The strong bond of women with their homes and in the work on care, aggravated by their crisis, often forces them to participate less in the paid labor market or overloads them with work and family tasks. The consequence is that women are more affected by the loss of housing and/or lack of supplies. Among the groups where the risk of poverty is greater -and therefore the risk of suffering residential insecurity and/or energy poverty- we found single-mother families, retired women, domestic workers – be it for the family or employed elsewhere -, unemployed women, those affected by gender violence and migrant women.
We can affirm that the results of the surveys and interviews confirm what we had previously stated: that there is a worrying gender inequality in the protection of the right to decent housing and basic supplies and that women are the most affected in the processes of loss of housing or inability to carry for the cost of supplies.
About 34% of the women are single-mother families, and 26% of the evictions are exerted upon women with extraordinary measures of eviction moratorium. On the other hand, taking into account the female relationship at home and in the work on care, the strong presence of children under 15 years of age and -11- other dependents further confirms this under-representation.
In addition, the still existing greater involvement of women at home and the work on care increases the negative consequences of residential insecurity and energy poverty in the field of physical and mental health.
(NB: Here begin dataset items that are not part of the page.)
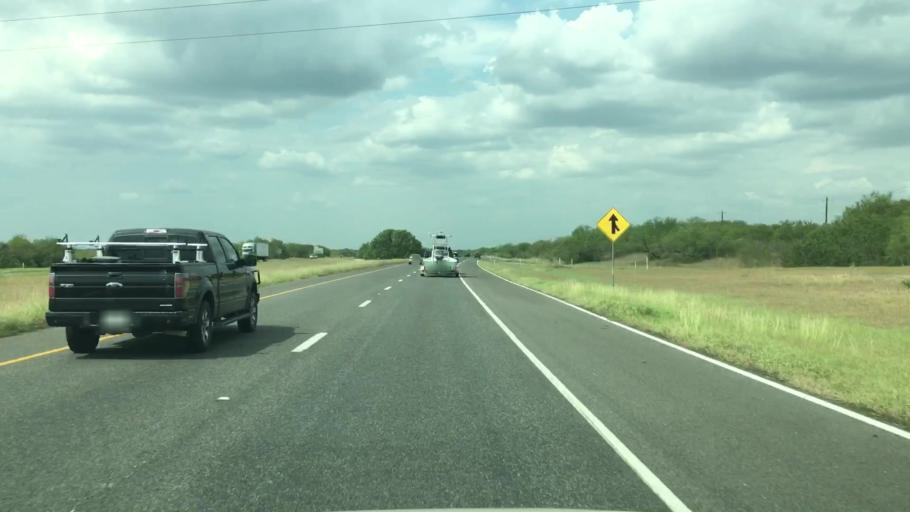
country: US
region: Texas
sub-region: Atascosa County
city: Pleasanton
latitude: 28.9174
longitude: -98.4347
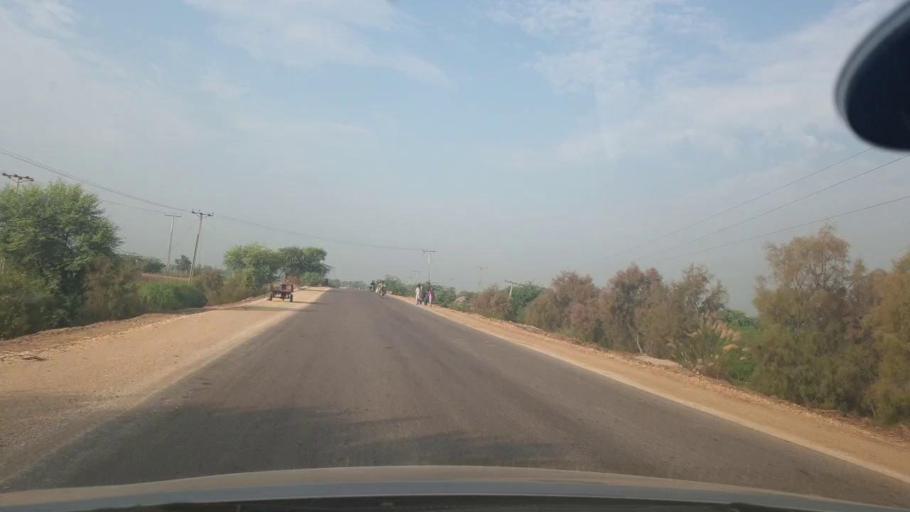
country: PK
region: Sindh
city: Jacobabad
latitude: 28.2516
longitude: 68.4054
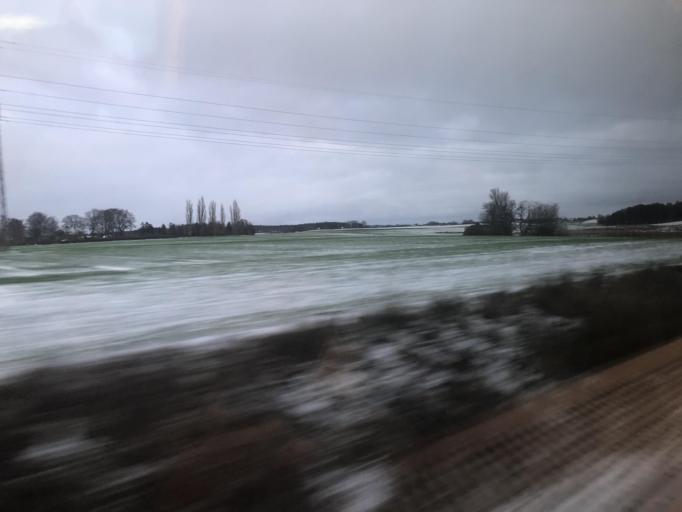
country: SE
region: Skane
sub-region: Landskrona
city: Asmundtorp
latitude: 55.8581
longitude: 12.9310
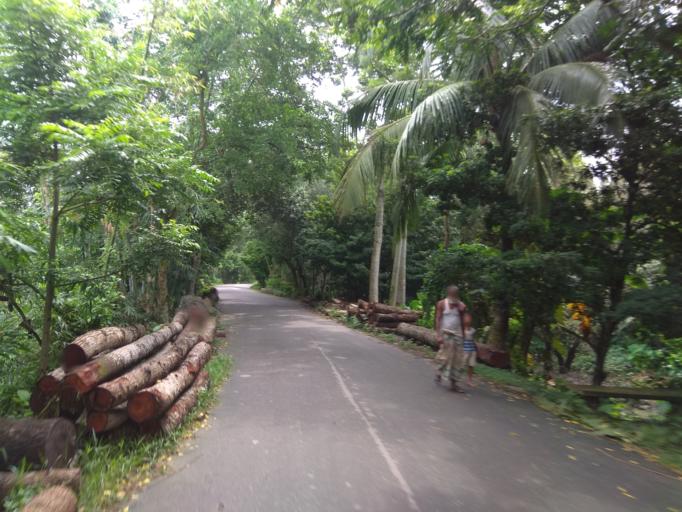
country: BD
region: Dhaka
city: Dohar
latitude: 23.4427
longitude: 90.0684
At the same time, and partly for the same reasons, women are over-represented in PAH assemblies. Initially, and given the prevailing culture of men as family heads along with their guilt – in the case of mortgages -, women took the initiative to move forward with the situation. This also implies that they play a fundamental leadership role for the movement, both in the development of the assemblies themselves but also in the various daily activities (actions to stop evictions, mobilization campaigns, elaboration of legislative proposals, work in the various PAH’s commissions, etc.) as well as in the long-term processes of collective care, entrepreneurship, advice and empowerment that are at the base of PAH’s action and, more generally, for the right to housing.
For this reason, we believe that public policies that refer to housing and supplies should be oriented towards a structural gender perspective; positive measures are not enough, such as priority access for those affected by gender-based violence – with a complaint. We should take into account the iceberg figure of gender-based violence – or single-mother families: with an
insufficient public housing stock and little realistic help, this priority does not translate into security or rights. It is urgent to increase the stock of social housing and guide policies towards curbing speculation and not towards promoting it.